● **EXERCISE GOAL**: Work out how many lines of the data contain "cereal" and reply with that number alone.

Recorded data
--------

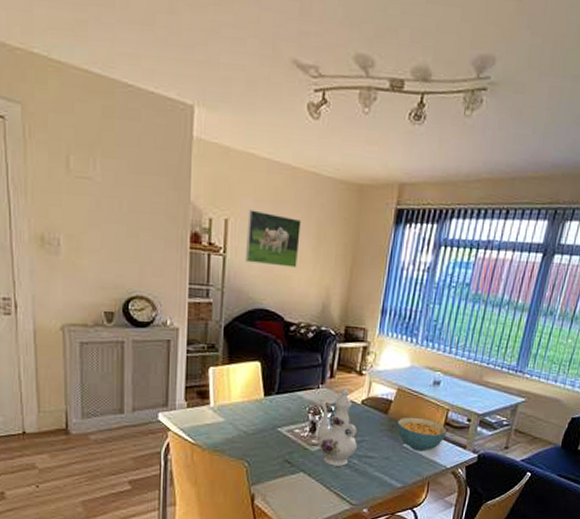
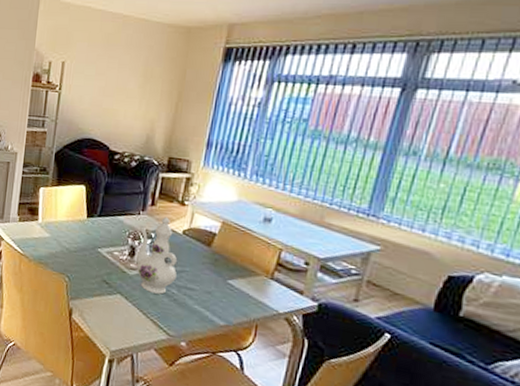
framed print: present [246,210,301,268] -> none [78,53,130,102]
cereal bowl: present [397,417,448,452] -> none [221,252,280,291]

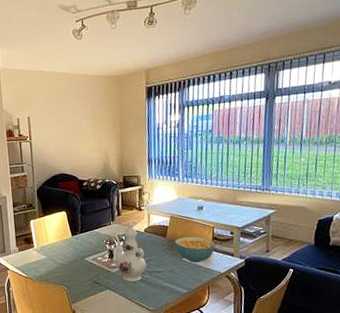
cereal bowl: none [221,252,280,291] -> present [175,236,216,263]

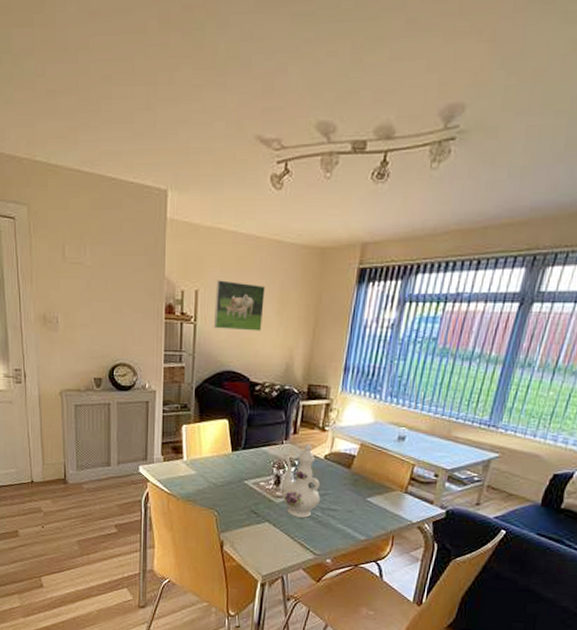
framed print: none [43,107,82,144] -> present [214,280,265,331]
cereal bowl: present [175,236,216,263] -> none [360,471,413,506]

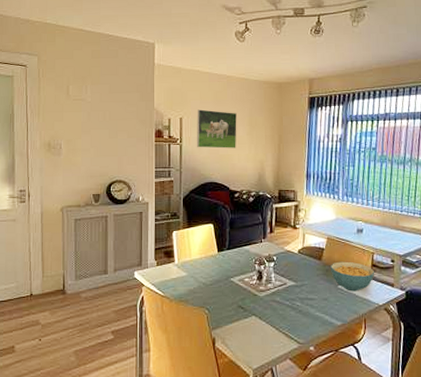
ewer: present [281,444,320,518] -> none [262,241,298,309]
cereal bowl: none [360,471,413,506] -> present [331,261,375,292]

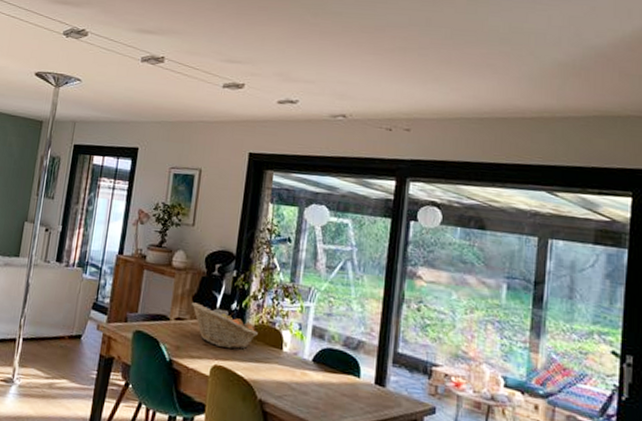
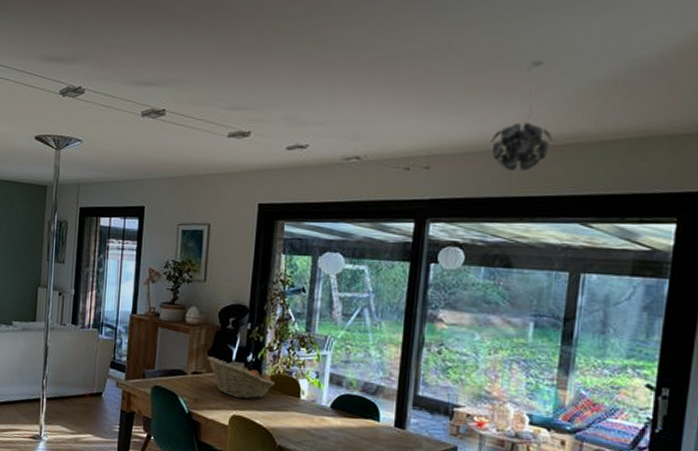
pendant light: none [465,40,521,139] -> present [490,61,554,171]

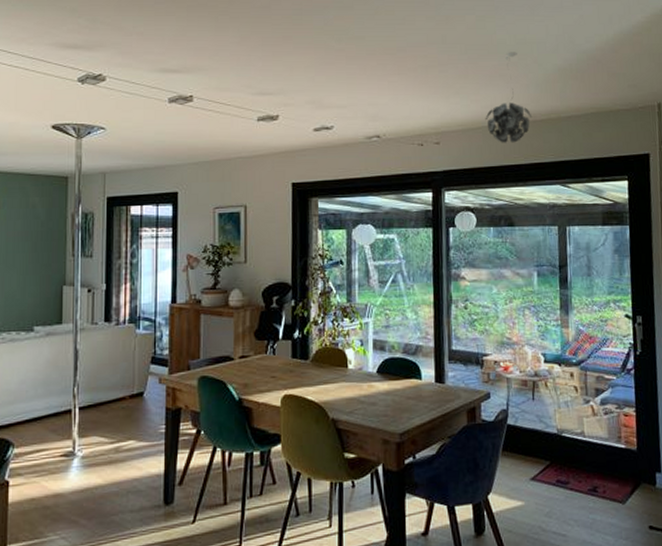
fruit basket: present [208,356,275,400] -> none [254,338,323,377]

--------

● **ANSWER**: 4